Power and Participation Research Centre (PPRC) organized the fifth episode of its flagship policy webinar series Ajker Agenda, titled “Turning Points in Society: Where have the Middle Classes Gone?”. Prominent economist Dr. Wahiduddin Mahmud, Professor of the Catholic University of America and Executive Director of the Center for Inclusive Architecture and Urbanism at BRAC University, Dr. Adnan Morshed, and writer and Journalist Faruk Wasif spoke as panelists at the event. Dr. Hossain Zillur Rahman,  PPRC Executive Chairman, chaired the webinar. Binayak Sen, Research Director, Bangladesh Institute of Development Studies, and Dr. M A Sattar Mandal,  Emeritus Professor, Bangladesh Agricultural University (BAU),  also voiced their opinions at the discussion.

While the initial discussion centered on the identity and roles of the middle class, it gradually evolved to provide diverse interpretations of the title. Economist Dr. Wahiduddin Mahmud mentioned that the poverty rate in Bangladesh has been declining rapidly for the last 20-30 years while the size of the middle-classes has increased. Currently, the middle-class is less interested in participating in intellectualism due to various reasons such as “degradation of education quality, the brain drain from the country, and the proclivity of becoming wealthy without proper education,” suggested Professor Wahiduddin Mahmud. He further added that the culture of rising to the affluent class with the help of politics of patronage and favoritism is alarming. “Even in the presence of material economic development, a society is not fully developed without mindfulness and morality in intellectual practice.” He emphasized the importance of public reasoning, a part of middle-class intellectual practice, to mitigate the predicament. 

The middle-classes are somewhat confused, believes Professor Adnan Morshed.

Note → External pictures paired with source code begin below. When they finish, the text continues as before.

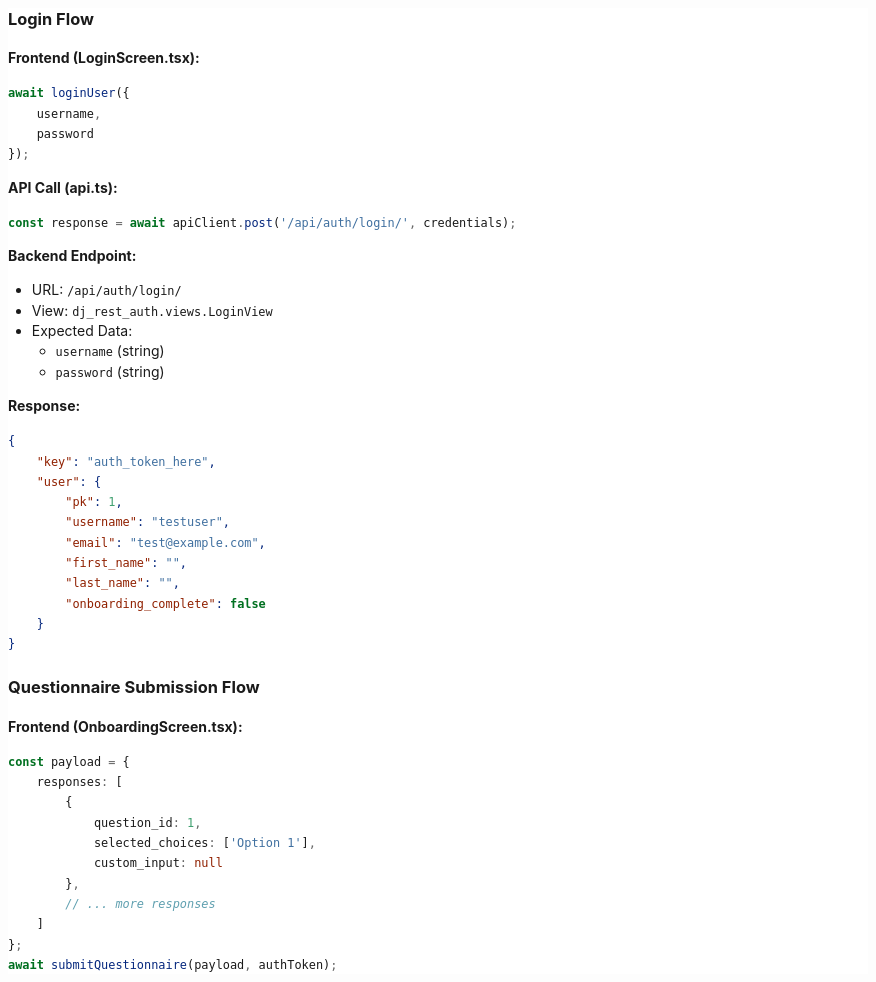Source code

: ### Login Flow

**Frontend (LoginScreen.tsx):**
```typescript
await loginUser({ 
    username, 
    password 
});
```

**API Call (api.ts):**
```typescript
const response = await apiClient.post('/api/auth/login/', credentials);
```

**Backend Endpoint:**
- URL: `/api/auth/login/`
- View: `dj_rest_auth.views.LoginView`
- Expected Data:
  - `username` (string)
  - `password` (string)

**Response:**
```json
{
    "key": "auth_token_here",
    "user": {
        "pk": 1,
        "username": "testuser",
        "email": "test@example.com",
        "first_name": "",
        "last_name": "",
        "onboarding_complete": false
    }
}
```

### Questionnaire Submission Flow

**Frontend (OnboardingScreen.tsx):**
```typescript
const payload = {
    responses: [
        {
            question_id: 1,
            selected_choices: ['Option 1'],
            custom_input: null
        },
        // ... more responses
    ]
};
await submitQuestionnaire(payload, authToken);
```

He further explained that everyone in civil society is running towards personal wealth, and in the mad rush, the middle class has lost its identity. A robust discussion on the type of future we envision for our society is vital, prior to our discussion on a decent middle-class.

Journalist and writer Faruk Wasif categorized the middle class into two broad types – the urban old middle class that values education and socio-cultural norms, and the emerging new middle class that migrated from rural to urban in search of a better lifestyle. “The old middle class regards the new middle class as non-liberal and conservative in terms of cultural and religious perspectives.  As a result, the middle class’s overall presence in socio-political decision-making is dwindling”, he added. He discussed the precarity of the new middle class as they try to forge their own identity. 

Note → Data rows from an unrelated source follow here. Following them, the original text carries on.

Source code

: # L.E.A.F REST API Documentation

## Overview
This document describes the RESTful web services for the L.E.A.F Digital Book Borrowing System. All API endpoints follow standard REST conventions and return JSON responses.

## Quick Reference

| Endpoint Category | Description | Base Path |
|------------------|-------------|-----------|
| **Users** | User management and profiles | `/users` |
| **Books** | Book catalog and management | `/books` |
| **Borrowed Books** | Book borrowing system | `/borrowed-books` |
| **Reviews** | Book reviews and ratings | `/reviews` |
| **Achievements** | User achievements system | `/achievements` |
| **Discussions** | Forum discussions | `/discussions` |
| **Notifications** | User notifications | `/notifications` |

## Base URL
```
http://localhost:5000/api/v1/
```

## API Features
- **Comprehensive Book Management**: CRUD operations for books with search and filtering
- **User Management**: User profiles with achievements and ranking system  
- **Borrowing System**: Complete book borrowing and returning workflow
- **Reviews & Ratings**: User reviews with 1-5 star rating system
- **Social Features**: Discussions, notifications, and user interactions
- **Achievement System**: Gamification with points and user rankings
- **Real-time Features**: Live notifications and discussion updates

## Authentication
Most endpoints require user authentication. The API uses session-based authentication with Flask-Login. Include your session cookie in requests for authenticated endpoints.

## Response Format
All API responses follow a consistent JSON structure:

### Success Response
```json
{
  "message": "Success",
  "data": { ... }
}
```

Emeritus Professor at the Bangladesh Agricultural University (BAU), Dr. M A Sattar Mandal centered his brief discussion on the rural middle class. Dr. Mandal highlighted agrotechnology as one of the key drivers of the rural class, which is giving rise to a new agro-entrepreneur-based middle class with adequate technical knowledge.” There is also an emergence of a new middle in the cities due to the transfer of resources from the rural to the urban areas, children’s education, medicare, and legal services, he added.

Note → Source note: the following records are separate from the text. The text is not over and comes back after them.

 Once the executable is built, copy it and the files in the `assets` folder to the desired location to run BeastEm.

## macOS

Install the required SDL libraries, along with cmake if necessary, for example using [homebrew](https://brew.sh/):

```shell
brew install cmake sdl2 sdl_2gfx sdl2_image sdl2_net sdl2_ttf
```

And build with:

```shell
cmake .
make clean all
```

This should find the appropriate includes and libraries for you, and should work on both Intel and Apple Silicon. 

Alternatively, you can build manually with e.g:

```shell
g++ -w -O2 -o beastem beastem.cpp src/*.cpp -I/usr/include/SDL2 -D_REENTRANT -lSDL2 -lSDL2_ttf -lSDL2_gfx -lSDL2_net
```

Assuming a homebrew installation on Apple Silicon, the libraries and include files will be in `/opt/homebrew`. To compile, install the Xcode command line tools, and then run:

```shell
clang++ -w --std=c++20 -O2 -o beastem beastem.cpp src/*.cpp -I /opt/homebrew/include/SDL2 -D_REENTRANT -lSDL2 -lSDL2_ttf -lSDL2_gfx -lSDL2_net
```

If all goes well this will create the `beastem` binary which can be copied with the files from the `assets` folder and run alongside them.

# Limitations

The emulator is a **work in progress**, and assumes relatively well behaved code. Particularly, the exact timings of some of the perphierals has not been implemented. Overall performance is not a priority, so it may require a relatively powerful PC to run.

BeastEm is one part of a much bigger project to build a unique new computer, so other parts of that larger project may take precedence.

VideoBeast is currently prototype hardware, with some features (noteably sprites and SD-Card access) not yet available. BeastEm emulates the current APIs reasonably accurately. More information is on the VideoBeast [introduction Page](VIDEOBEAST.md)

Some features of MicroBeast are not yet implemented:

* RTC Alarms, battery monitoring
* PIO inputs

Research Director of BIDS, Dr. Binayak Sen highlighted the significance of the unification of the middle class, farmers, and workers in order to build a new society stating the successful coalitions with the workers and peasants that the middle class has made throughout all the social changes.

Dr. Hossain Zillur Rahman concluded the session, emphasizing the importance of being empirical to understand the dynamics of the middle-classes.